It seems difficult for guys leaving the RAF engineering side to qualify as civilian light aircraft mechanics. Retraining doesn’t seem to be available.

Maoraigh
EGPE, United Kingdom

The RAF has a policy of actively discouraging its engineering staff from getting civilian qualifications untill immediately before discharge from the RAF for fear they will jump ship to a much better paid job that does not carry the joys of the secondary duty that involves wandering around the base at the dead of night carrying a rifle.

The other thing I have found with ex-RAF guys is they don’t have much in the way of deep repair and heavy maintenance experience as the RAF now puts most of this work out to civilian companies. The result is if you take on an ex-RAF guy you can expect it will take some time before he is fully up to speed.

Here in the US there’s a big pilot shortage, as we know. But there’s also a very big A&P shortage. The airlines and bigger maintenance facilities are offering starting pay for new mechanics in the $55K+ region and very quickly these guys can see $80-90K and a full benefit package. That’s very hard for the little mom-adn-pop GA maintenance shops to compete with. One of the facilities I used said he was so backlogged with annuals but just couldn’t find any mechanics to hire (as the airlines snapped them all up). Even worse, many of his longtime mechanics had recently left for them too.

A small facility can’t really compete with those salaries. I actually think they need to increase their hourly rate a bit. Here I tend to pay between $100-135/hr. As much as I don’t want to pay more than necessary, if it means that GA shops can retain a quality workforce, it’s a price I’m willing to pay.

Last Edited by AdamFrisch at 27 Jan 22:42

AdamFrisch wrote:

Here in the US there’s a big pilot shortage, as we know. But there’s also a very big A&P shortage. The airlines and bigger maintenance facilities are offering starting pay for new mechanics in the $55K+ region and very quickly these guys can see $80-90K and a full benefit package.

I understand AA is hiring 200 or more A&Ps at the moment. One of their mechanics mentioned something about his union currently negotiating $50/HR pay, don’t know at what level of experience that would apply. Of course in some urban areas that is not ‘getting rich quick’ wages, but in other areas it would support a family well.

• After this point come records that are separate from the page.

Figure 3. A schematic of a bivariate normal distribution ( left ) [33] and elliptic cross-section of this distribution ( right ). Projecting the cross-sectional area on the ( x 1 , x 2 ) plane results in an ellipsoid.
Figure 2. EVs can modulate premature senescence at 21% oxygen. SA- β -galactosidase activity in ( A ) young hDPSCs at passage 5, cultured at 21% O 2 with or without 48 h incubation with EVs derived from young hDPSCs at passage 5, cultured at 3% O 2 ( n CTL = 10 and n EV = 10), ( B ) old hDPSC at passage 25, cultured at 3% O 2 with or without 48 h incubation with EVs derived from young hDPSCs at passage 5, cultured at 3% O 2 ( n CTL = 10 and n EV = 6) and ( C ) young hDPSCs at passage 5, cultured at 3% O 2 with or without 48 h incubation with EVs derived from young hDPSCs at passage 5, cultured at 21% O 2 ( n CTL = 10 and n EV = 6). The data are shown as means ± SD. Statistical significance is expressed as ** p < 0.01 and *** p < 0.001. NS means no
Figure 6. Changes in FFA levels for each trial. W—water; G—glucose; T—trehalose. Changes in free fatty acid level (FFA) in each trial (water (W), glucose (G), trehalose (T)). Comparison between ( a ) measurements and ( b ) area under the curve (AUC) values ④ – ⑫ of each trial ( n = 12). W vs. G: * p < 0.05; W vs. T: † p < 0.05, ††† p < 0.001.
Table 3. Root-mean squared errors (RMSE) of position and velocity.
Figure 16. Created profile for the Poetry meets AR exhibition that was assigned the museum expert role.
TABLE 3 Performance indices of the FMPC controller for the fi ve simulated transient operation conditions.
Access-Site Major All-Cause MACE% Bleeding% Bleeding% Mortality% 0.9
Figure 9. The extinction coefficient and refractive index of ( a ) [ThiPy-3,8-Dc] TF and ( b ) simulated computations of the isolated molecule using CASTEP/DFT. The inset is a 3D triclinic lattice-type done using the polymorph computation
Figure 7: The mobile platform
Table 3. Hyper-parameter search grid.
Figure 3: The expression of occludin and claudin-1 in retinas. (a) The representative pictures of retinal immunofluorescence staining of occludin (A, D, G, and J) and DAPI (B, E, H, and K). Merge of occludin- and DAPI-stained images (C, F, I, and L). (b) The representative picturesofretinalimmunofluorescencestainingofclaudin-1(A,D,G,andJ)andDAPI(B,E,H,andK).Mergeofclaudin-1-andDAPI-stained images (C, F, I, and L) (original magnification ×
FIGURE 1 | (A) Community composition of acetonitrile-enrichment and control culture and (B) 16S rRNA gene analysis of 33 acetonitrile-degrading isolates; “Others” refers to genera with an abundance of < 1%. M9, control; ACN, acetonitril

By my observation, A&Ps working on US hobby planes are also doing it as a paid hobby themselves, either literally or in the sense that they could make substantially better money turning wrenches on Toyotas. The better ones in terms of piston engined GA seem to drift slowly into something more lucrative as they age (whatever it may be) while keeping their hand in on their own planes, planes they like, planes owned by friends etc.